**Problems to work on**
1. In the forum thread about ganging transfers with SEMO, rewrite the paragraph beginning "First pick a size paper" as a shorter paragraph that keeps its main facts.
2. Answer these questions about the forum thread on ganging transfers with SEMO:
(a) According to wormil, what determines how many images fit on a sheet?
(b) How did Human1 contact Larry?
(c) How does coreyalderin describe SEMO's customer service?
3. Quote the part of the forum thread starting at "# Newbie need" and ending at "(Mar 6, 2007)".

# Newbie need help ganging with Semo



## YahignessTshirts (Jul 5, 2012)

Im new to the tshirt business and im planning on ordering custom plasitol transfers that i have designs for and need help with how to order and how to gang on a sheet! Whats the size paper Semo uses and how many images can you gang on a sheet? Thanks and im looking forward to your comments and answers!!


----------



## larry (Mar 6, 2007)

YahignessTshirts said:


> Im new to the tshirt business and im planning on ordering custom plasitol transfers that i have designs for and need help with how to order and how to gang on a sheet! Whats the size paper Semo uses and how many images can you gang on a sheet? Thanks and im looking forward to your comments and answers!!


First pick a size paper you want and then layout your art work. Most companies offer different size paper so it's up to your needs to layout it out. If you still have questions please feel free to call me at 1-800-749-6933

[email protected]


----------



## Human1 (Jun 1, 2012)

Larry, i sent a message via your contact section of he website. I hope you guys can help me through the process. Im totally new to this. Waiting to hear back now.


----------



## wormil (Jan 7, 2008)

YahignessTshirts said:


> IWhats the size paper Semo uses and how many images can you gang on a sheet? Thanks and im looking forward to your comments and answers!!


Sizes and prices here:
SEMO Imprints - Pricing

How many depends on the size of the image.


----------



## coreyalderin (Apr 30, 2012)

You can probably get most of your questions answered on their website but you can always contact SEMO directly. They have the best customer service I have ever experienced.


----------



## YahignessTshirts (Jul 5, 2012)

Thanks for the help my fellow forum people!!


----------

**Material provided**
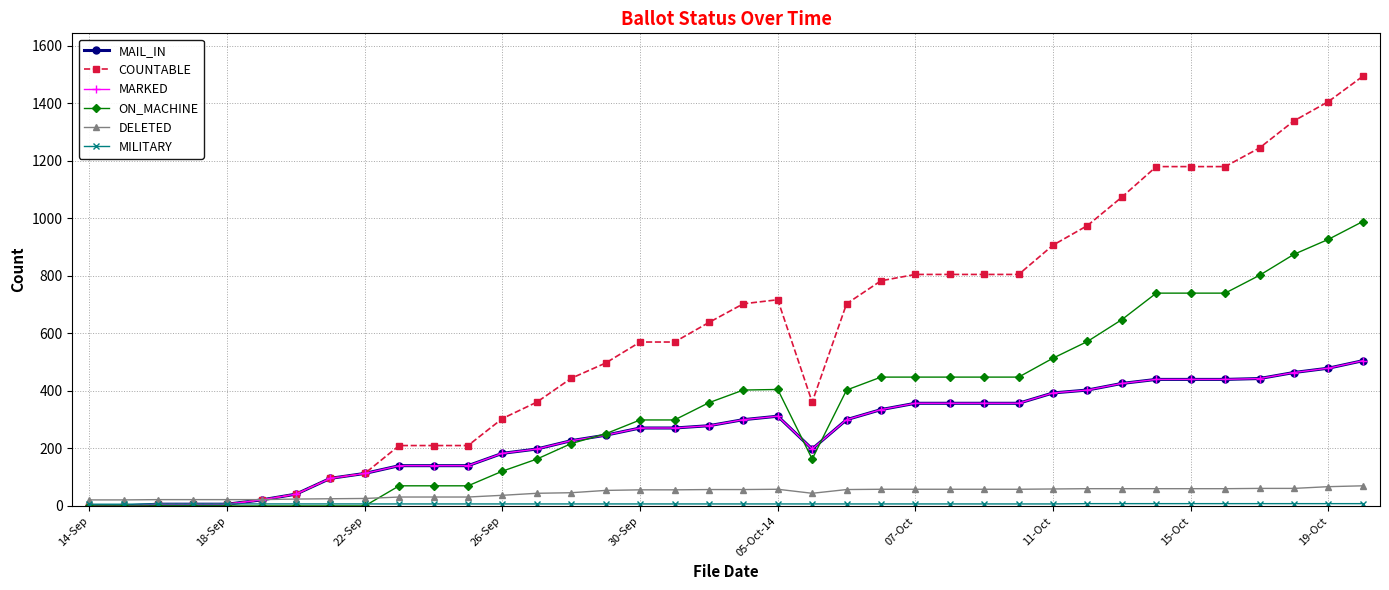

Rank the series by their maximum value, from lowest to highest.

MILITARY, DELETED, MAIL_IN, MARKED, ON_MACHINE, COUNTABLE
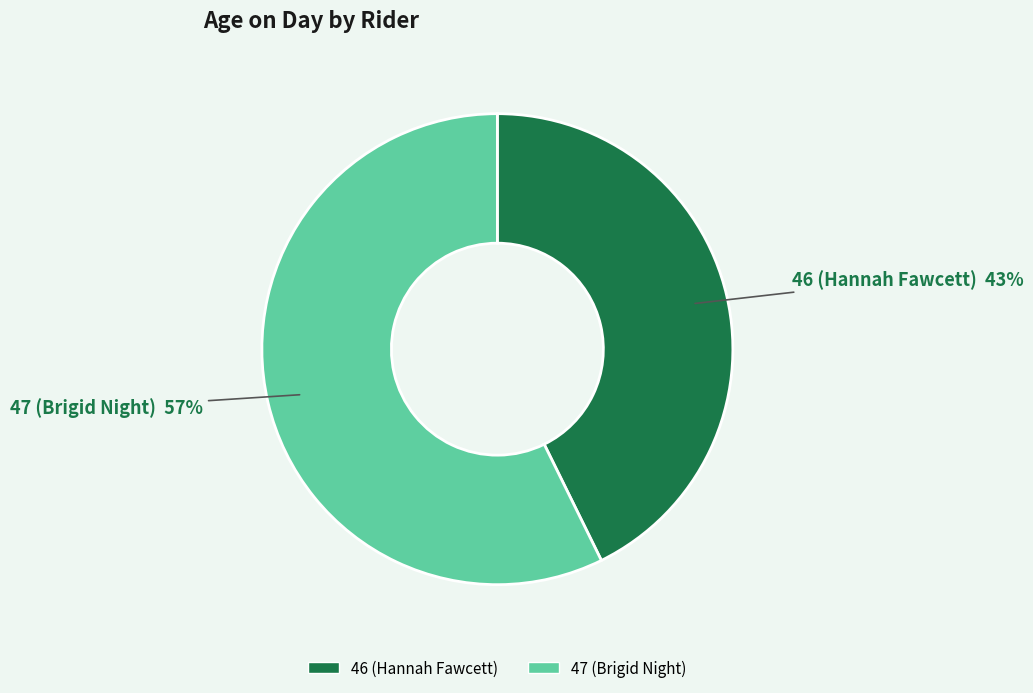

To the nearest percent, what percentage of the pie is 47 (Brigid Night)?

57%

**Results by task**
1. Choose a paper size first, then lay out the artwork. Most companies offer several paper sizes, so the layout depends on your needs. Call 1-800-749-6933 with any further questions.

2.
(a) The size of the image.
(b) By sending a message through the contact section of the website.
(c) As the best customer service coreyalderin has ever experienced.

3.
# Newbie need help ganging with Semo



## YahignessTshirts (Jul 5, 2012)

Im new to the tshirt business and im planning on ordering custom plasitol transfers that i have designs for and need help with how to order and how to gang on a sheet! Whats the size paper Semo uses and how many images can you gang on a sheet? Thanks and im looking forward to your comments and answers!!


----------



## larry (Mar 6, 2007)